Cost function = Loss (say, binary cross entropy) + Regularization term

the weight matrices W to be reasonably close to zero. So one piece of intuition is maybe it set the weight to be so close to zero for a lot of hidden units that’s basically zeroing out a lot of the impact of these hidden units.

We can think of it as zeroing out or at least reducing the impact of a lot of the hidden units so you end up with what might feel like a simpler network. It turns out that what actually happens is they’ll still use all the hidden units, but each of them would just have a much smaller effect.

But you do end up with a simpler network and as if you have a smaller network that is therefore less prone to overfitting.

5. Hyper-parameters Tuning

By tuning hyper-parameters efficient networks can be engineered which will result in superior run time performance when put under resource constraining situations, like on an IoT device or MEC.

Some of the users’ favourite are:

Neural Network depth — Concretely, depth of a NN and the number of neurons per hidden layer enhance model’s capability to work with more complex decision boundaries. The selection of number of neurons per layer and number of layers constitute what’s called the network architecture. There is no hard and fast rule when it comes to decide on the hidden layer(s) dimensions; rather your architectural choices will be based on the empirical results obtained from different combinations. Typically, you will treat the number of Hidden layers as a tune able hyper-parameter and use it during the forward pass.

Drop out ratio — Dropout is a technique to fight overfitting and improve neural network generalizatio. It is one of the most interesting types of regularization techniques and most frequently used in the field of deep learning.

It is almost always efficient to reduce the size of a layer by dropping (zeroing out weights) some of the neurons randomly.

Dropout is also a defensive mechanism against model over-fitting. At every iteration, it randomly selects some nodes and removes them along with all of their incoming and outgoing connections. The dropout ratio is a hyper parameter that controls the zeroing out of neurons/weights and supported by all major ML libraries such as Keras. The value is normally set between 0.25–0.50.

6. Hardware Acceleration

At its core, neural networks are multi-dimensional arrays (matrices or tensors) which operate on mathematical operations like addition and multiplication. Specialized hardware such as FPGA , TPU or GPU rapidly manipulate and alter memory to accelerate the overall process, such as model training and its execution.

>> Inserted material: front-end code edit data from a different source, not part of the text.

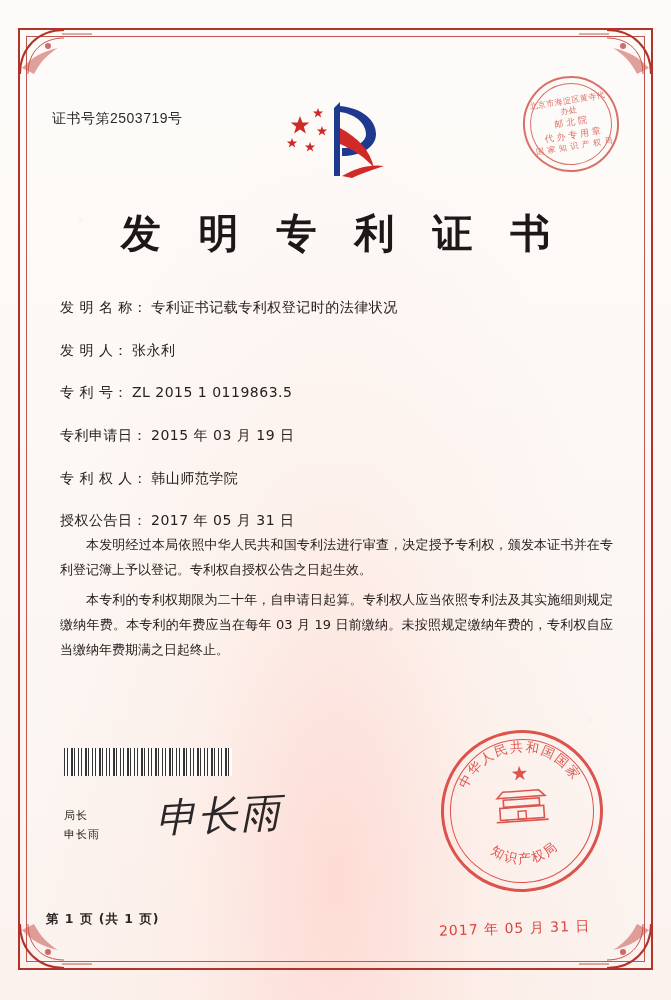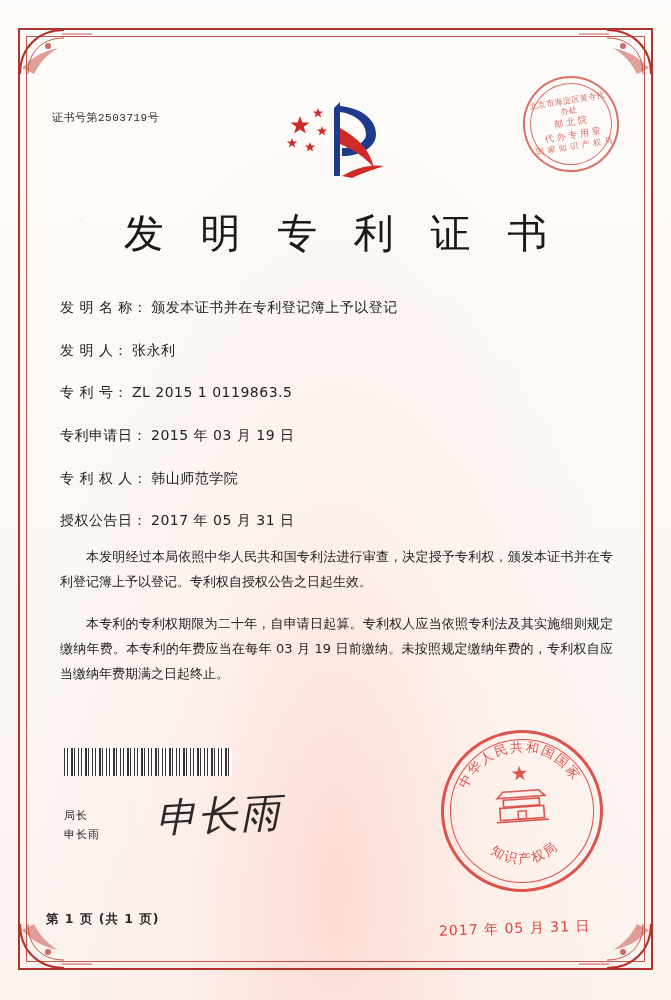--- a/index.html
+++ b/index.html
@@ -59,8 +59,8 @@
     position: absolute;
     left: 6px;
     top: 52px;
-    font-family: Liberation Mono, monospace;
-    font-size: 11px;
+    font-family: Liberation Sans, sans-serif;
+    font-size: 14px;
     color: #2e2a28;
     letter-spacing: 0.5px;
   }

Edge TPU is Google’s purpose-built ASIC designed to run AI at the edge. It delivers high performance in a small physical and power footprint, enabling the deployment of high-accuracy AI at the edge.

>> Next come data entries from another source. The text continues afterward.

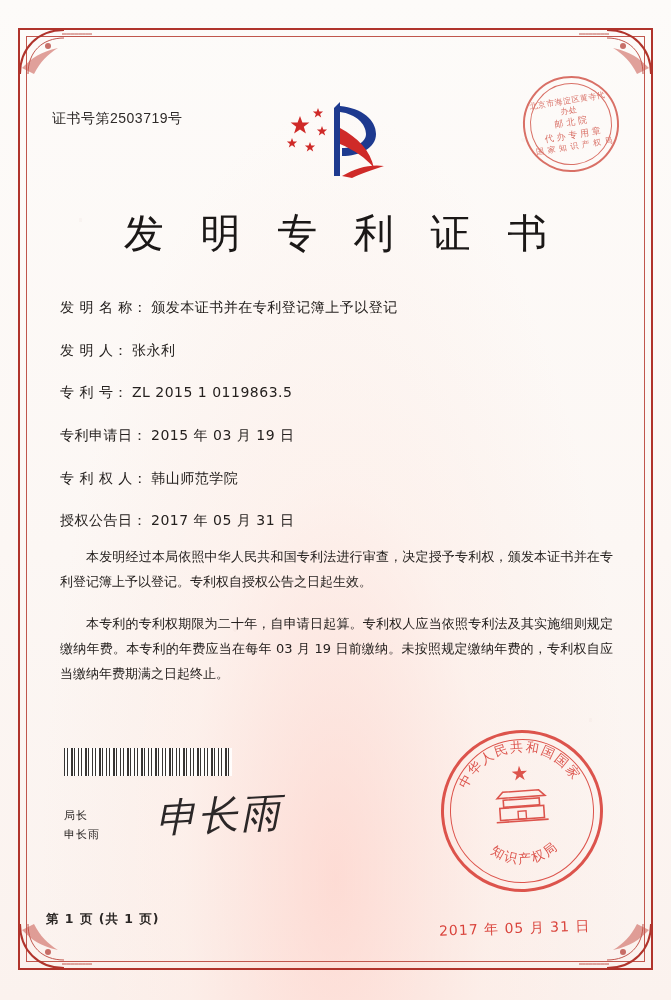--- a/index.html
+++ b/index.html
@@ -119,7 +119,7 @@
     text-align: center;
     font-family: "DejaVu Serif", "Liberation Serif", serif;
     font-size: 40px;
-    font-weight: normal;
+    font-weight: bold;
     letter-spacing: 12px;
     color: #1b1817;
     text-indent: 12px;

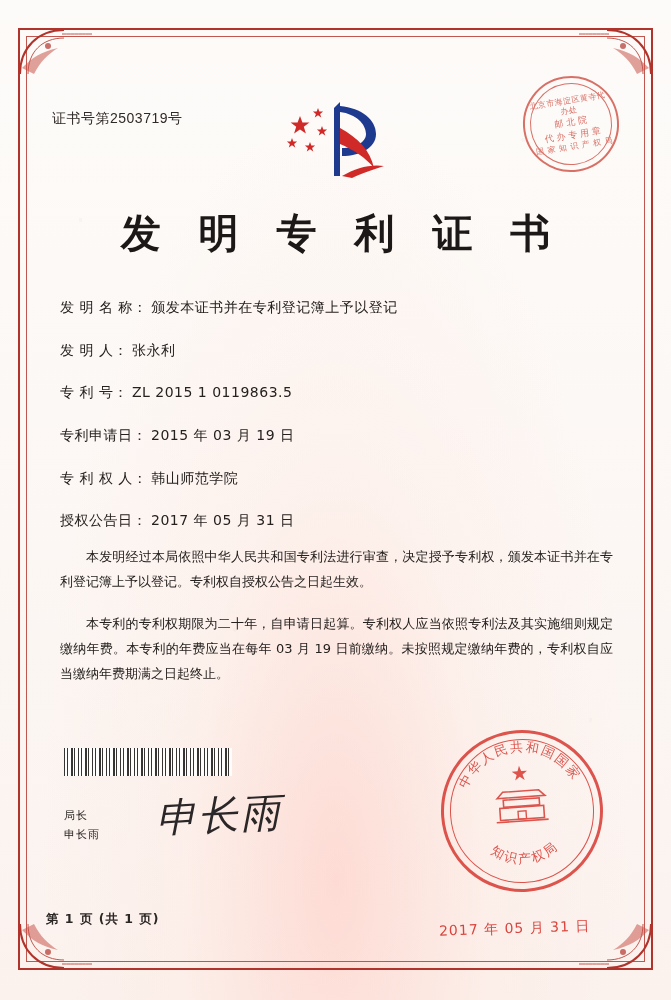--- a/index.html
+++ b/index.html
@@ -372,7 +372,7 @@
 
       <div class="field">
         <span class="label">发 明 名 称：</span>
-        <span class="value">颁发本证书并在专利登记簿上予以登记</span>
+        <span class="value">专利证书记载专利权登记时的法律状况</span>
       </div>
 
       <div class="field">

Other solutions like AI2GO from Xnor AI provide pre-built, purpose built models that can run autonomously on small inexpensive devices including Raspberry Pi with no connection to Internet or central cloud is needed.

7. Lite-weight Framework

In May 2017 Google introduced TensorFlow Lite for mobile edge devices development. It is designed to make it easy to perform machine learning at the edge, instead of sending data back and forth to a server. TensorFlow Lite works with a huge range of devices, from tiny microcontrollers to powerful mobile phones.

Putting it all together — Pipelines

Finally, you would want to plug / stitch together all the pre-processing and data manipulation as part of the model creation. For effective data engineering and model training, pipelines are commonly used of such tasks.

Collectively, these data pipelines constitute a workflow that governs processing logic and cut across different boundaries in a typical ML project.

Courtesy of Microsoft Azure website.

Multiple options are available, such as Kubeflow, AutoML, Azure ML Pipelines.


Purpose built Frameworks

Frameworks like Learn2Compress from Google, generalizes the learning by incorporating several state-of-the-art techniques for compressing neural network models. It takes as input a large pre-trained TensorFlow model provided by the user, performs training and optimization and automatically generates ready-to-use on-device models that are smaller in size, more memory-efficient, more power-efficient and faster at inference with minimal loss in accuracy.